The notion of 'renunciation' is, I think, where acutely metaphysical ideas are given predominance. In a very real sense it is not possible to renounce life and the systems that define the material and biological world. We are stuck in this biological and material world. We must feed on life -- we must kill and consume -- in order to live. I see no way around this. But when we examine religious renunciation -- Christian, Buddhist, Vedic -- there is always the belief that through the modification of actions that consequences can be lessened or avoided. For Buddhists and Vedists it is the accrual of 'karma' ('sinful reactions') and for the Christian it is similar and yet with different twists.
The entire world is seen as having been corrupted by *original sin*. That is, an enormity of consequences (for some act) which caused a fall from a death-free 'world', from a world in which killing and consuming was not required activity, an eternal world free of consequences, and a falling down into a world of death, mutability, and rather terrifying consequences. The 'world' is seen as infected, and when you examine Christian notions, it is man who brought this about. Man's fall infected and distorted the cosmos. This is in fact the essence of Christian belief.

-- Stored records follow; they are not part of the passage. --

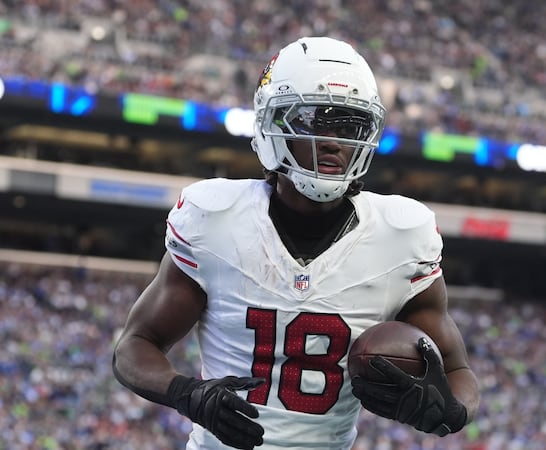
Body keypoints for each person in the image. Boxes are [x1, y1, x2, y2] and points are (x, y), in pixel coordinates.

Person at [112, 36, 480, 450]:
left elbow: (457, 370)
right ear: (273, 124)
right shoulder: (214, 220)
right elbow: (134, 345)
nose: (334, 141)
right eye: (315, 121)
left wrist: (450, 411)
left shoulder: (401, 236)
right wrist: (187, 394)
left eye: (348, 126)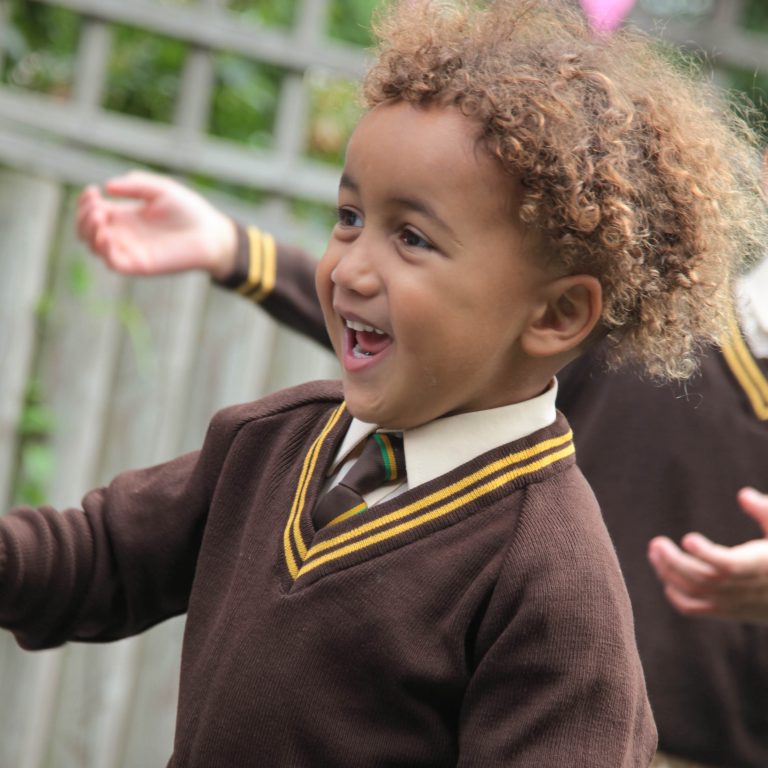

So the Redeemer, a personage with a celestial (heavenly) origin and abode (outside and beyond this world) incarnates into this fallen world, this world which is irreconcilable with man's idealism, and says "I will get you out of this trap and this mess". And here is expressed, in an ultimate sense, an imposition of metaphysical principles into an 'impossible world'. It has no part and no place in the world we know. It did not originate within this earthly system. It is therefore pictured as coming from outside of it (as an imposition) and as a fantastic disruption.
The idea of renunciation runs throughout Christian concepts and ethics. Civilization results, in so many ways, from the impulse to renounce. To sacrifice some blunt and immediate gain through a contrary imposition of a modifying ethics with the purpose of gaining something higher and better as a result.
So this is how I understand metaphysics in a nutshell.